Excellent graphics. Pretty good animations and good use of
dynamic lighting. Decent physics. I like the fact that ducking
improves the aim on the sniper rifle. It's cool in lots of
ways: Shoot the projector, and the projected image disappears.
Throw a grenade in a room and the pictures come off the walls.
A lot of items work, like setting off the metal detectors with
your heavy weaponry.
You can actually jump onto/over medium-sized boxes and small
fences. (Yay!) But you can't climb or crawl through the
climbable or crawl-throughable. (Boo! Hiss!)
Some good writing in the main story and in the vignettes. Move
slowly and you'll hear some great humor -- on one stairwell I
laughed so loudly that if the game had audio feedback those
baddies would have known I was there. And there's some
self-referential humor that made me laugh twice in the same
place.
But the game's a dumbed-down version of Half-Life. There are
crates. There are breakable crates, some of which have health
and ammo. Sometimes you'll even find health and ammo on top of
stacks of crates, in places where no one but a game programmer
would put them.
There's even the obligatory
get-captured-midway-through-the-game-and-start-over cliche.
Oops, my mistake; there are TWO such cliches! And you have to
live through two drug trips (this permits them to reuse the same
level over and over and over). And you'll know that when the
corridors start stretching out to infinity that the game authors
are (pardon the pun) simply stretching the game out.
The AI is so bad that you can strafe right into a wall in the
corridor, and the grenade thrower will turn and throw the
grenade into the wall next to him -- and then stand there until
his body goes flying. But maybe that's intentional; make the
player an easy target for the next guy by doubling him over with
laughter.
It's a stupid third-person bloodfest. I can't sneak; ducking
and attempting to move forward results in standing and CLOMPING
forward. Man, Max is noisy! But that doesn't matter to the
enemy -- they're deaf until you trigger the trip-point.
They are more than deaf. They are stooopid killing machines. I
can surprise one, but it (not he) turns instantly and hits me
with both barrels. I quickly grew tired of putting 6 to 8 Colt
Commando bullets in the guy's head without killing him, but one
shotgun shot or CC bullet from him and I was having that
accursed out-of-body experience again. Oh, but use a sniper
rifle and shoot him in the hand. He'll die instantly.
Riiiiiight.

### Exercise data
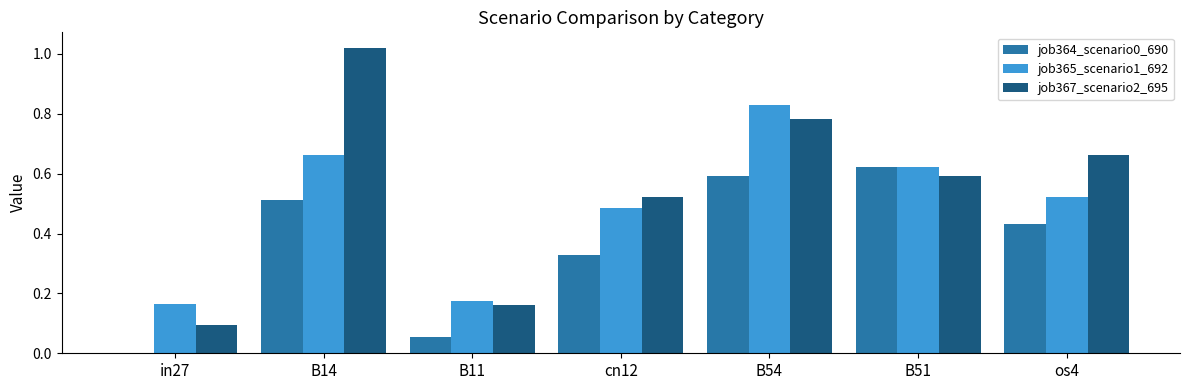

The value of job364_scenario0_690 at B54 is 0.6. True or false?

True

### Directive
Please retype part of the game review word for word, starting at "Some good writing" and stopping after "get-captured-midway-through-the-game-and-start-over cliche.".

### Answer
Some good writing in the main story and in the vignettes. Move
slowly and you'll hear some great humor -- on one stairwell I
laughed so loudly that if the game had audio feedback those
baddies would have known I was there. And there's some
self-referential humor that made me laugh twice in the same
place.
But the game's a dumbed-down version of Half-Life. There are
crates. There are breakable crates, some of which have health
and ammo. Sometimes you'll even find health and ammo on top of
stacks of crates, in places where no one but a game programmer
would put them.
There's even the obligatory
get-captured-midway-through-the-game-and-start-over cliche.